Speaker looking into new ways to ‘scrutinise’ work of foreign secretary Lord Cameron

In a statement to the House of Commons before the beginning of business this afternoon, Speaker Sir Lindsay Hoyle told MPs that new ways were being looked at to properly “scrutinise” the work of David Cameron.

Lord Cameron is the new foreign secretary, and will not be able to attend commons business as he is not an MP. He will instead be subject to scrutiny and questioning in the House of Lords. 

Sir Lindsay said: “This is not the first time in recent years that a cabinet Minister has been appointed in the House of Lords.

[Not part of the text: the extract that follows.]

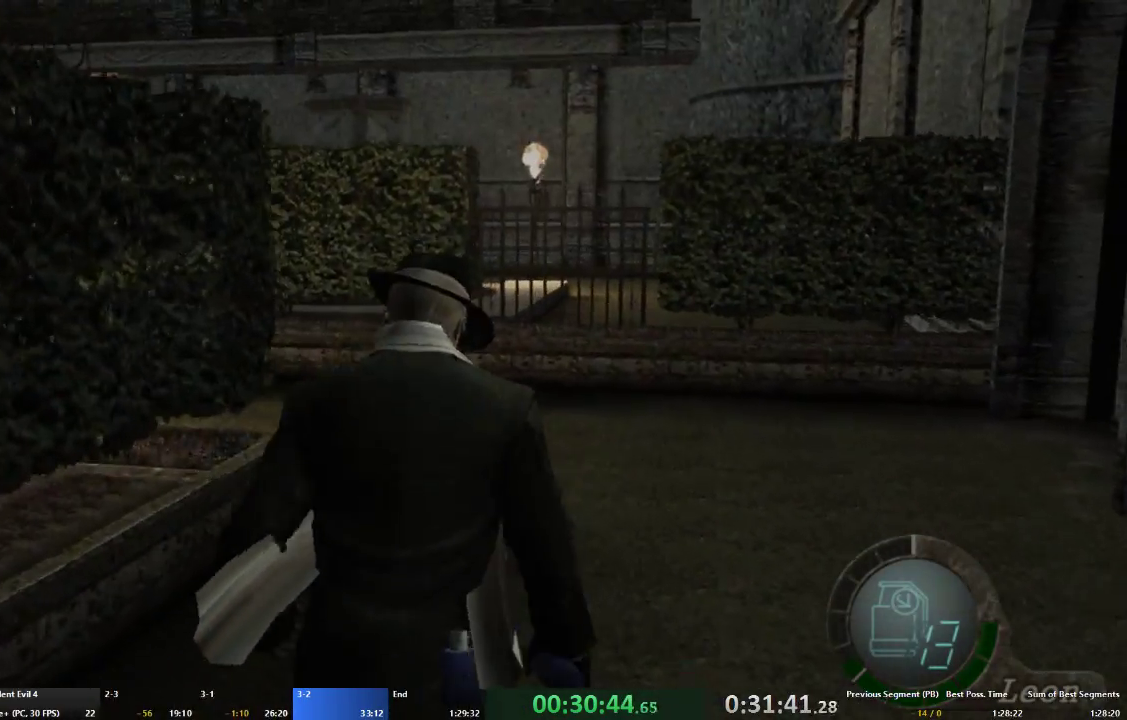
{"buttons": ["A"], "left_stick": "up-left", "right_stick": "center", "events": [[300, "left_stick", "up-left"]]}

But given the gravity of the current international situation, this is especially important that this House is able to scrutinise the work of the Foreign Commonwealth and Development Office effectively”.

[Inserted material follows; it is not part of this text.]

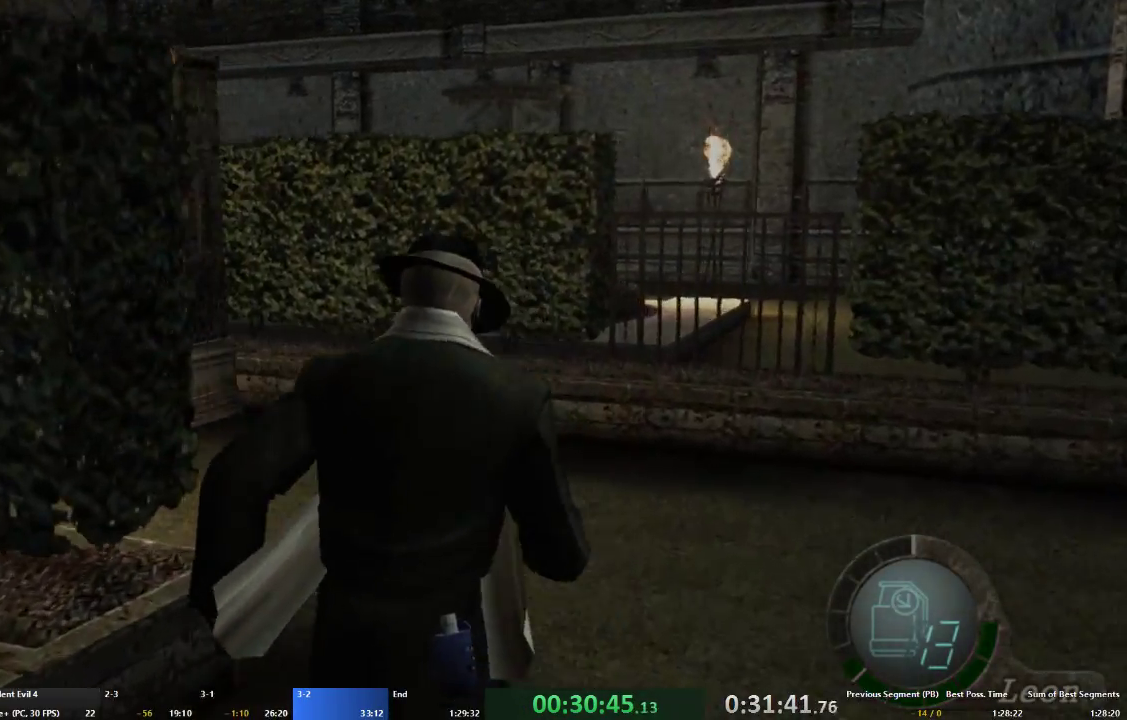
{"buttons": ["A"], "left_stick": "up-left", "right_stick": "center", "events": [[433, "X", "down"], [467, "X", "up"]]}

David Cameron’s shock appointment today as foreign secretary makes him just the second former prime minister since the second world war to return to cabinet.

Cameron’s only post-war forebear is Alec Douglas-Home, prime minister from 1963 to 1964. He also became foreign secretary, serving under Edward Heath from 1970 to 1974.

William Hague, who served as leader of the Conservative Party from 1997 to 2001, returned as David Cameron’s foreign secretary.

Sir Iain Duncan-Smith, who served as leader of the Conservative Party from 2001 to 2003, served as secretary of state for work and pensions from 2010 to 2016 — also under David Cameron.

Before the Second World War, Arthur Balfour, prime minister from 1902-1905, returned to government first as the first lord of the admiralty in the wartime coalition and then as foreign secretary under David Lloyd George (PM from 1916 to 1922).